British social media consultant Matt Navarra got some attention recently when he tweeted an animated, time-lapse
visualization of the top brands' value changing in real-time over a 19 year period. The visualization was a powerful reminder about the value of looking at longitudinal change, but it also sparked a
debate on Twitter about the underlying values the data represent.
The data in the visualization came from Omnicom's Interbrand unit's annual "Best Global Brands" study, which utilizes a proprietary method to calculate "how your brand is contributing to business
growth today."
According to Interbrand's methodology statement, it factors three major criteria --
financial, role of brand, and brand strength -- using a combination of "internal" and "external" factors.
The concept is not unique, and others have methods for assigning brand value to bottom
lines, but what made Navarra's tweet so striking was the way it was visualized. It's one thing to look at brand value shifting periodically over time, but when it's time compressed, it creates an
emotional dynamic that alters the way we perceive the value of the data. Just watch how tech giants Apple and Google overtake the brand value of Coca-Cola, IBM and Microsoft in minutes vs. decades,
and you'll get the idea.
In a world of virtually infinite data, how it is represented, and especially, how we communicate it with each other, is becoming as, if not more important than the
underlying data itself. Yes, there are times when data is empirical knowledge, representing the explicit value of things -- Nielsen ratings, currency markets, etc. -- but oftentimes, it is the way we
perceive and process the data as human beings that frames its value for us.

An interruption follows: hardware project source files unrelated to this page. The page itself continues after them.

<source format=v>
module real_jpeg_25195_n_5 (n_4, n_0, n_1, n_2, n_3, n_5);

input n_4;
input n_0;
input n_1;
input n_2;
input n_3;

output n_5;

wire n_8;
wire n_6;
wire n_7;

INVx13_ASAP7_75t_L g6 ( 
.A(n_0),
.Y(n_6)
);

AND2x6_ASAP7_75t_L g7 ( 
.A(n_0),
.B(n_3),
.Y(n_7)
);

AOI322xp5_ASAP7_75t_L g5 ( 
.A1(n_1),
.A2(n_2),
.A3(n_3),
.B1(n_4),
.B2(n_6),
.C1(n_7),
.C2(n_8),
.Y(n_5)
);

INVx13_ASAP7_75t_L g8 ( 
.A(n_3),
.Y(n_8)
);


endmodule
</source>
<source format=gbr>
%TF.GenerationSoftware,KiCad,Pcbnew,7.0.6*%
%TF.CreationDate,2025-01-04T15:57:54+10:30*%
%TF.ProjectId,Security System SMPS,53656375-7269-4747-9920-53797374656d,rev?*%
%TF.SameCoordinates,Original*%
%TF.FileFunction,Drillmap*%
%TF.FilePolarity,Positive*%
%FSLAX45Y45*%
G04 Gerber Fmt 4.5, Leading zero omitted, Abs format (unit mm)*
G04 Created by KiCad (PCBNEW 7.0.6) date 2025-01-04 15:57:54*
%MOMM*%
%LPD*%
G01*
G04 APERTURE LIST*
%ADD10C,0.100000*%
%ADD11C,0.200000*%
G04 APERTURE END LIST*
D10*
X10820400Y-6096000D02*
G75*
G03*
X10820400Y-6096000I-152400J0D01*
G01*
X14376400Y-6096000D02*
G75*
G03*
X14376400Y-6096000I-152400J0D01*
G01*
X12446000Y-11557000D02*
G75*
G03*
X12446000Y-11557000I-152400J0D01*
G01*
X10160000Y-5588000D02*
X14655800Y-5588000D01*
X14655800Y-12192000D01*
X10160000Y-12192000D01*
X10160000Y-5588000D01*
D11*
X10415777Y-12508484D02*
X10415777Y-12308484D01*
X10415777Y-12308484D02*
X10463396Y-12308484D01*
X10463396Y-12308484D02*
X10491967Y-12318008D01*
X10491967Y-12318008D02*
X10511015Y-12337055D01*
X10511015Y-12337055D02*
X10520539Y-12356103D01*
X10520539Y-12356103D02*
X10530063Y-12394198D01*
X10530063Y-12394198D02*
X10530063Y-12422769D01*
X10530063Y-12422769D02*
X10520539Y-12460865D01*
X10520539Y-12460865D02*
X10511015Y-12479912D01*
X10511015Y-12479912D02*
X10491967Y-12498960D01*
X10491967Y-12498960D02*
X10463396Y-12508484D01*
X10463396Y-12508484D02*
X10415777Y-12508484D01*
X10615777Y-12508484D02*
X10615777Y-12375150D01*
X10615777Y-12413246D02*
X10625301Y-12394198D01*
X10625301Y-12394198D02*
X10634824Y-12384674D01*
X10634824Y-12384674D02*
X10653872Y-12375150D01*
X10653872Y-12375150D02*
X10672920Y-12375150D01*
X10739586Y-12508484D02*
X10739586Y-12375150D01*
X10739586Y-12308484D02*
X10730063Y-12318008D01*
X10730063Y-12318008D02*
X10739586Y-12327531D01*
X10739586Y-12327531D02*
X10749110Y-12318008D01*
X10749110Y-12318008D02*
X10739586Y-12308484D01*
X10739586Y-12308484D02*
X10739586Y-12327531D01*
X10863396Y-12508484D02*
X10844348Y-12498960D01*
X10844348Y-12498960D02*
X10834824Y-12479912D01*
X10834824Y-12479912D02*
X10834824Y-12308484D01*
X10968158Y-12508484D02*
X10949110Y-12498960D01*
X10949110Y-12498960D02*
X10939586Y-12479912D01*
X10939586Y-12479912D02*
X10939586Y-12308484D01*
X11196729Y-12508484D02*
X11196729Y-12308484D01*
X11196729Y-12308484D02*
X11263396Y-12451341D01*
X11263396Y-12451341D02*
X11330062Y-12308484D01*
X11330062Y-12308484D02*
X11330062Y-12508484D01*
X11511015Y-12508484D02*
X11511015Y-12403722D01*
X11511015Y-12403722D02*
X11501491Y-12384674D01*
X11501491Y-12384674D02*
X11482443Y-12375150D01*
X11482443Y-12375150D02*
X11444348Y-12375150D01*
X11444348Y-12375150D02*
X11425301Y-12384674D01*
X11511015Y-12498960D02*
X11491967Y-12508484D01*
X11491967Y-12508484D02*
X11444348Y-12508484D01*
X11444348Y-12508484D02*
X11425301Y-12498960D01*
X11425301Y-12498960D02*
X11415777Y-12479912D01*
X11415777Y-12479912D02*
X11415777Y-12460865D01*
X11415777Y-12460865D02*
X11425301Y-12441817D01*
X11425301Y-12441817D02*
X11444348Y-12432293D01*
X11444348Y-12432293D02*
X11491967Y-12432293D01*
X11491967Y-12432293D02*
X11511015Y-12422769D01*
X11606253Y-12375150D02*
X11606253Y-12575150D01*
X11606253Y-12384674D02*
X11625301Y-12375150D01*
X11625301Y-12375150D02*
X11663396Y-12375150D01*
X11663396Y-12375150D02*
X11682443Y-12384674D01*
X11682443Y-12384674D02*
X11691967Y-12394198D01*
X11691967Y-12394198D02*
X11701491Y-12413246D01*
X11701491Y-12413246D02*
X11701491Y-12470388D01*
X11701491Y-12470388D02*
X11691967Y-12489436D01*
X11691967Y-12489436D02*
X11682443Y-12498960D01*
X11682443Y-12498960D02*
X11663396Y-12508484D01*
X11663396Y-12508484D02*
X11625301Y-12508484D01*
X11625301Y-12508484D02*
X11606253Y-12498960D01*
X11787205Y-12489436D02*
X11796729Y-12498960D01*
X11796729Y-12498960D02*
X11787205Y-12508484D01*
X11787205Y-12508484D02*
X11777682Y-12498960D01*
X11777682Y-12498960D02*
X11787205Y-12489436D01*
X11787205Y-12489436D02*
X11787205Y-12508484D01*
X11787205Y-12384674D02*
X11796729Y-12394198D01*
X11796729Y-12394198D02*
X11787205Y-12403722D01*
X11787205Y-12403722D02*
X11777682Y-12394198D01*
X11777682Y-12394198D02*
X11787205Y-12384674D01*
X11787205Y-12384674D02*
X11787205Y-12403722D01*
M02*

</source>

In a world of advanced AI processing, I don't necessarily think this is a bad thing. I think it's still important
for humans to assign emotional values even to the most scientifically processed data, because data is just a guidepost for human judgement. Even if humans are assigning those outcomes to machines to
process.
Last week, I reported on the findings of a new report published by the CMO Council and Harte Hanks, which found that most marketers feel they are doing only an okay job at best of
listening to the behavioral signals of their human customers.
Worst of all, the report, entitled "Bringing A
Human Voice To Customer Choice," also found that a significant number of senior marketing executives (29%) are having a hard time thinking of their customers as "humans" instead of "targets."

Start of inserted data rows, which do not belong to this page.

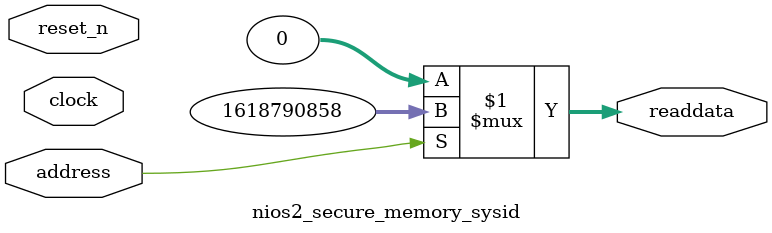
<source format=v>



// synthesis translate_off
`timescale 1ns / 1ps
// synthesis translate_on

// turn off superfluous verilog processor warnings 
// altera message_level Level1 
// altera message_off 10034 10035 10036 10037 10230 10240 10030 

module nios2_secure_memory_sysid (
               // inputs:
                address,
                clock,
                reset_n,

               // outputs:
                readdata
             )
;

  output  [ 31: 0] readdata;
  input            address;
  input            clock;
  input            reset_n;

  wire    [ 31: 0] readdata;
  //control_slave, which is an e_avalon_slave
  assign readdata = address ? 1618790858 : 0;

endmodule



</source>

“Developing the human experiences that customers are looking for can feel confusing for the data-and-technology-driven marketer of the 21st-century,“ noted Harte Hanks CEO Bant Breen, a
well-known veteran of Madison Avenue. “In every point of connection, our customers leave small data clues behind that can enrich our current profiles and give brands the insights needed to craft
the right combination of message, channel and timing. Customers will always tell us what they need. The real question is are we listening?”